İhracat odakli büyüme modeli
Sibel Kulaksız, Türkiye’nin 2021 yılını yüzde 8’e yakın büyüme ile kapatacağına inandığını belirterek, Dünya Bankası’nın da 2022 için büyüme tahminlerini yüzde 5’e çıkardığını hatırlattı. Türkiye’nin büyümede yüzde 5’i geçebileceğini öngören Kulaksız, “Tüketim ağırlıklı büyüme var. Yeni büyüme modelinde ihracatın büyümenin lokomotifi olması hedefleniyor. Bu süreçte Türkiye’de rekabetçi sektörlerde ara mal üretimine ağırlık verilmesi desteklenmelidir” dedi.

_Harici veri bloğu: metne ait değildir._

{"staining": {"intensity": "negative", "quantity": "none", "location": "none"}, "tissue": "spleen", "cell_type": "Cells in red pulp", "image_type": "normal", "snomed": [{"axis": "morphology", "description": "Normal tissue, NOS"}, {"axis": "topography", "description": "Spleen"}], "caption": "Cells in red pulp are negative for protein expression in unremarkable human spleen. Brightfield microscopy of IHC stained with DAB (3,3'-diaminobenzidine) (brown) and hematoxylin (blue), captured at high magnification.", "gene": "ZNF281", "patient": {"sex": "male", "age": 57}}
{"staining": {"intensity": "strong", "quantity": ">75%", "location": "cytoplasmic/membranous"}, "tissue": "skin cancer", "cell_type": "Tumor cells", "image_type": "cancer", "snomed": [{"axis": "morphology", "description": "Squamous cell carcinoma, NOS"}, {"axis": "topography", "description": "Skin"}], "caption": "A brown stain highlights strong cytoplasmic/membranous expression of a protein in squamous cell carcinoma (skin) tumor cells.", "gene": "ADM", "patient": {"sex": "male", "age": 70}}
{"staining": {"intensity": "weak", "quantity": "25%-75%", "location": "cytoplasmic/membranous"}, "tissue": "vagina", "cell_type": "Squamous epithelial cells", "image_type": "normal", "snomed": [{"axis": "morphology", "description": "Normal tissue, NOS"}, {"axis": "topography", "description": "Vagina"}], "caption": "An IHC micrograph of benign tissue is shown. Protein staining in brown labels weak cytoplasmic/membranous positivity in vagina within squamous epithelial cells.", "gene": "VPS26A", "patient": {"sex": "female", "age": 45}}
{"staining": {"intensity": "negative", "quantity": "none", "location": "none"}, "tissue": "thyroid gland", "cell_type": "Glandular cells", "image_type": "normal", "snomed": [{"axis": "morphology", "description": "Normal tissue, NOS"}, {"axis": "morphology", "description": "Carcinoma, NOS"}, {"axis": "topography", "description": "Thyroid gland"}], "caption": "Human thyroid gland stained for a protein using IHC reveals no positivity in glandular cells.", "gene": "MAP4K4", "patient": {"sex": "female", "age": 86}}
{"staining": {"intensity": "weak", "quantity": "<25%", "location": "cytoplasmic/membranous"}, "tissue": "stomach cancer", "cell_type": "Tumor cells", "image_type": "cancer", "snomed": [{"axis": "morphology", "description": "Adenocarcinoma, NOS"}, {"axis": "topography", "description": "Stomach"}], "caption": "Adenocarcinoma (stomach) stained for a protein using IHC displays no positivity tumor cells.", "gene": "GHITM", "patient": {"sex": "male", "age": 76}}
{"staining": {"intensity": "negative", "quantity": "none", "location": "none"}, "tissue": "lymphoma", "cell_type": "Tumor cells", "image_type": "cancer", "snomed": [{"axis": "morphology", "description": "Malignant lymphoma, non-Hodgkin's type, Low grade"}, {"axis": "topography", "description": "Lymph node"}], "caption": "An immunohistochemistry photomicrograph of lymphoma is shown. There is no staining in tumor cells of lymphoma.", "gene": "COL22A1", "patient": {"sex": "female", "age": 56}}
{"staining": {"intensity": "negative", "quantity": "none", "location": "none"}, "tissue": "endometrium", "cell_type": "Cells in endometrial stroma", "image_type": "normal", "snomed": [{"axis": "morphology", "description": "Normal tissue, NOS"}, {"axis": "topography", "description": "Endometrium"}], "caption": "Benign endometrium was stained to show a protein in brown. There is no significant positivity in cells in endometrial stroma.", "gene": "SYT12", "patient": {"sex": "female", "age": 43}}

Sanayileşme odaklı büyümenin iyi bir gelişme olduğunu paylaşan Kulaksız, ancak tek başına yeterli olmadığının, tarım alanında da üretimin artırılması gerektiğinin altını çizdi. Gümrük, ulaştırma, lojistik gibi alanlarda iyileştirmenin önemli olduğunu savunan Kulaksız, örneğin; Amerika ve Türkiye’nin ortak Afrika Kıtası’na yönelik altyapı yatırım projeleri yapabileceğini söyledi. Dünya Bankası’ndaki görevi nedeniyle önümüzdeki dönem Afrika Kıtası’nın yıldızının parlayacağını öngören Kulaksız, Türkiye için avantajlı bir durumun sözkonusu olduğunu anlattı.